**Task**:
Only the lines from the start of the data through the line containing "Tacos de fútbol Nike" should be written out, exactly as they are, with both ends included and the pictures left out.

Page-level text extractions

#####

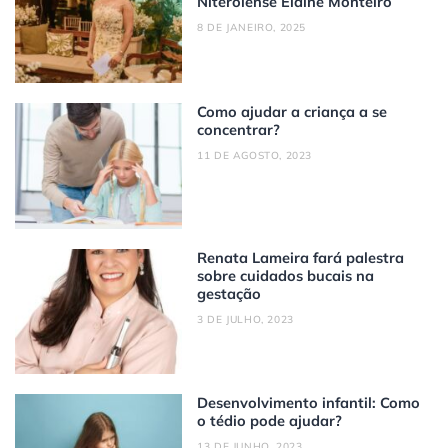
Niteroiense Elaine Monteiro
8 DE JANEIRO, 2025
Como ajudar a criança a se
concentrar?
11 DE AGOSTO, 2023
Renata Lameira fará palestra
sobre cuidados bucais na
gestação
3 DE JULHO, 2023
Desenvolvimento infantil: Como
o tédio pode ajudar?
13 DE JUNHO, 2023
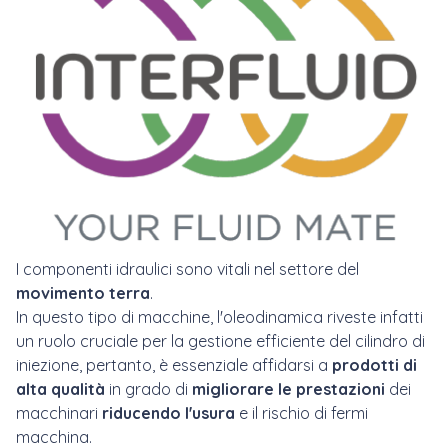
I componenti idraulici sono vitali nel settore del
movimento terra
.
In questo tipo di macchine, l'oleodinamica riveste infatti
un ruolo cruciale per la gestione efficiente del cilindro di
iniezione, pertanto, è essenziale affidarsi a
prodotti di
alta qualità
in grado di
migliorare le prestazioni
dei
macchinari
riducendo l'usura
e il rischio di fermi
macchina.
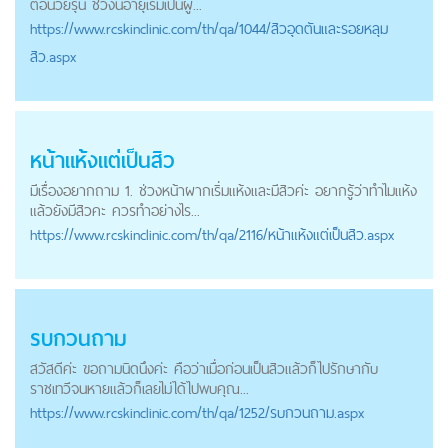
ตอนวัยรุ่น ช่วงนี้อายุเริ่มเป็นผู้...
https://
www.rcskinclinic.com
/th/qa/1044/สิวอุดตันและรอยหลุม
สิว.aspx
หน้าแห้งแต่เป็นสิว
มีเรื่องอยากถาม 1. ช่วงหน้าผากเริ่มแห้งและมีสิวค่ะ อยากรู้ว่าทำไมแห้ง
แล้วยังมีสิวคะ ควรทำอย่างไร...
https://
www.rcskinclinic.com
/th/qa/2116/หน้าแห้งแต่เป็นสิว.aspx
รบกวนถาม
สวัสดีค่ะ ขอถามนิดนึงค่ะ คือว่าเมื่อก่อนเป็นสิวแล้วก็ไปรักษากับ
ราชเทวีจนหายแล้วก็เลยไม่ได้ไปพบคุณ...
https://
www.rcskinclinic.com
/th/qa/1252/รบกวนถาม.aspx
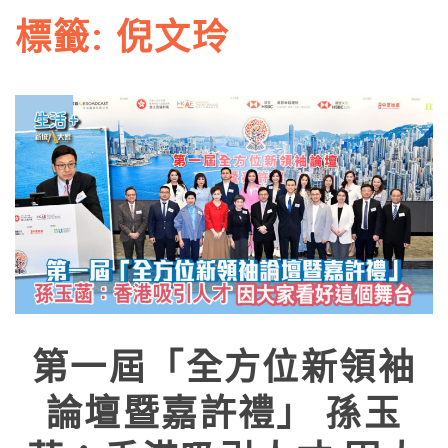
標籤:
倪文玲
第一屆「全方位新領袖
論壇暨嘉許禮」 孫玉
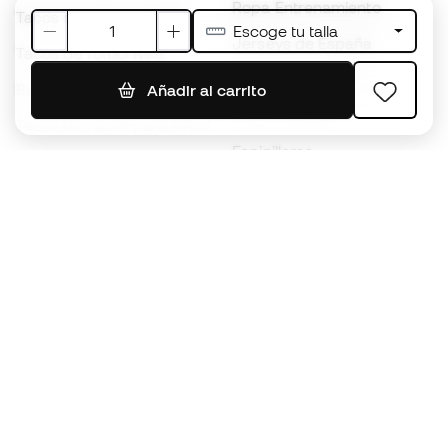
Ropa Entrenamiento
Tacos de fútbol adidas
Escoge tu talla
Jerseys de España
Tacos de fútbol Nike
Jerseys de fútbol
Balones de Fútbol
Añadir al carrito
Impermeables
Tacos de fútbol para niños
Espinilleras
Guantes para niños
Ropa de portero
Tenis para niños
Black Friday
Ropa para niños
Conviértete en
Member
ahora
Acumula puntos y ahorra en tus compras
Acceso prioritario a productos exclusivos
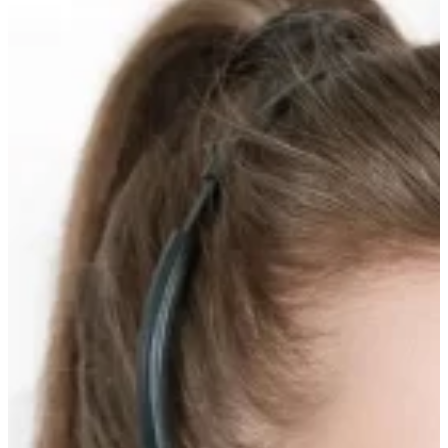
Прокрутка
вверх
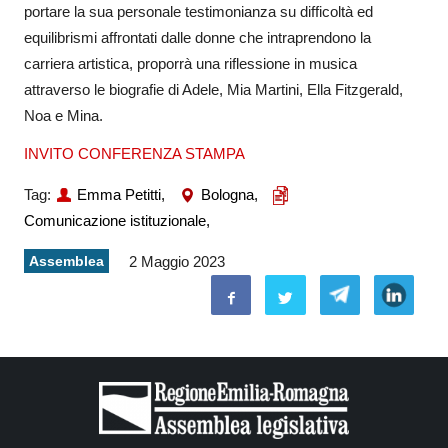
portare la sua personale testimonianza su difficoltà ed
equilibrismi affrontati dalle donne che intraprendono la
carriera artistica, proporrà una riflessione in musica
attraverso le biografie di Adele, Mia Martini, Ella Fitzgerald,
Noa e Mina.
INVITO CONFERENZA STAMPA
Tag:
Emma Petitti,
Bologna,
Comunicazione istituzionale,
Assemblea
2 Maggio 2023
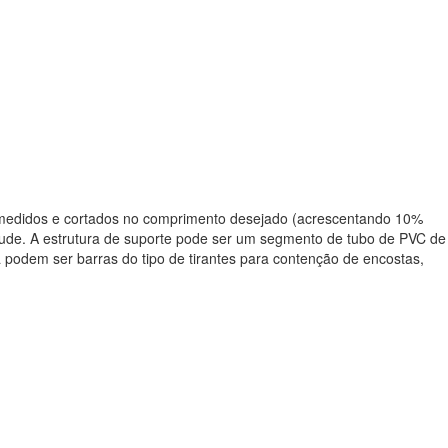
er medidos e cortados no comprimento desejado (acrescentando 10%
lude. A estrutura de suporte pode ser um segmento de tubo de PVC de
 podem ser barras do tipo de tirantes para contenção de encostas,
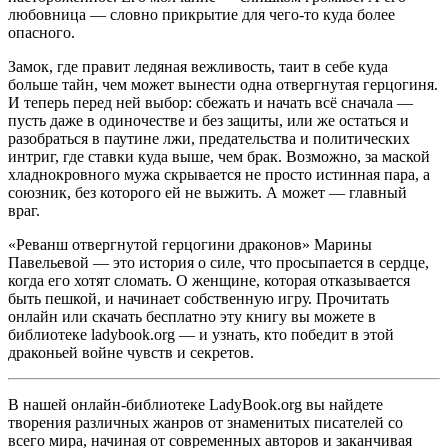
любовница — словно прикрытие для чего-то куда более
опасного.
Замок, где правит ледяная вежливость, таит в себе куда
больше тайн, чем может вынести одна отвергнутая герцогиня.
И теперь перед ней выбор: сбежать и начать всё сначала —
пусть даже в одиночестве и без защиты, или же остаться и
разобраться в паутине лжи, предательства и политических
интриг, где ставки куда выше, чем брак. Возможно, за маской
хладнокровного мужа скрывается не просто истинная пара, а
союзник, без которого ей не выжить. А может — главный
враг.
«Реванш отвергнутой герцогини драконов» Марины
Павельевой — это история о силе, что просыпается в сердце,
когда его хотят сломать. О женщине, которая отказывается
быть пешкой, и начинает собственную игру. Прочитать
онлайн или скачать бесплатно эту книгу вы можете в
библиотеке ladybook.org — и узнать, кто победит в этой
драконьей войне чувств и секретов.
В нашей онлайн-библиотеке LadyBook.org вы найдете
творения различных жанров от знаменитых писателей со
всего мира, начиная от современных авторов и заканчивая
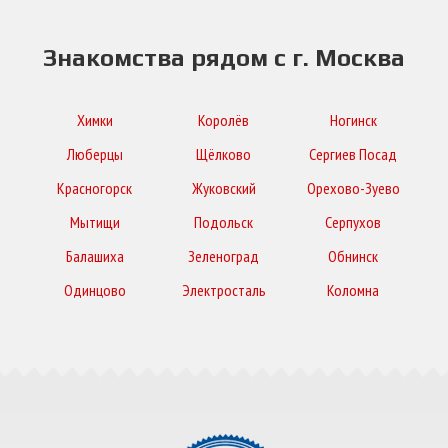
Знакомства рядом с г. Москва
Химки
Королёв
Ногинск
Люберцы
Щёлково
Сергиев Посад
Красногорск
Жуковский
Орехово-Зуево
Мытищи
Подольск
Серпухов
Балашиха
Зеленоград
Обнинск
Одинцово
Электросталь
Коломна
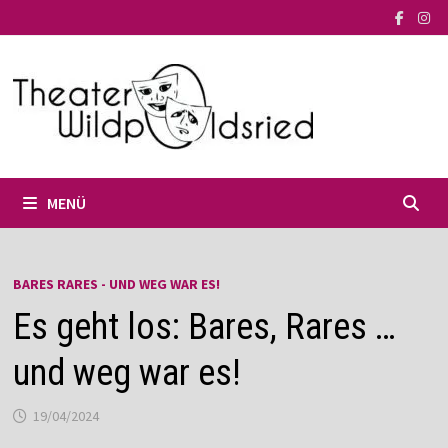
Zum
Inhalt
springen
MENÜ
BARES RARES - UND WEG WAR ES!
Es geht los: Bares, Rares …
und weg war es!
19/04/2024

#####

**Problem solution**:
Niteroiense Elaine Monteiro
8 DE JANEIRO, 2025
Como ajudar a criança a se
concentrar?
11 DE AGOSTO, 2023
Renata Lameira fará palestra
sobre cuidados bucais na
gestação
3 DE JULHO, 2023
Desenvolvimento infantil: Como
o tédio pode ajudar?
13 DE JUNHO, 2023
I componenti idraulici sono vitali nel settore del
movimento terra
.
In questo tipo di macchine, l'oleodinamica riveste infatti
un ruolo cruciale per la gestione efficiente del cilindro di
iniezione, pertanto, è essenziale affidarsi a
prodotti di
alta qualità
in grado di
migliorare le prestazioni
dei
macchinari
riducendo l'usura
e il rischio di fermi
macchina.
ตอนวัยรุ่น ช่วงนี้อายุเริ่มเป็นผู้...
https://
www.rcskinclinic.com
/th/qa/1044/สิวอุดตันและรอยหลุม
สิว.aspx
หน้าแห้งแต่เป็นสิว
มีเรื่องอยากถาม 1. ช่วงหน้าผากเริ่มแห้งและมีสิวค่ะ อยากรู้ว่าทำไมแห้ง
แล้วยังมีสิวคะ ควรทำอย่างไร...
https://
www.rcskinclinic.com
/th/qa/2116/หน้าแห้งแต่เป็นสิว.aspx
รบกวนถาม
สวัสดีค่ะ ขอถามนิดนึงค่ะ คือว่าเมื่อก่อนเป็นสิวแล้วก็ไปรักษากับ
ราชเทวีจนหายแล้วก็เลยไม่ได้ไปพบคุณ...
https://
www.rcskinclinic.com
/th/qa/1252/รบกวนถาม.aspx
標籤:
倪文玲
第一屆「全方位新領袖
論壇暨嘉許禮」 孫玉
Ropa Entrenamiento
Tacos de fútbol adidas
Escoge tu talla
Jerseys de España
Tacos de fútbol Nike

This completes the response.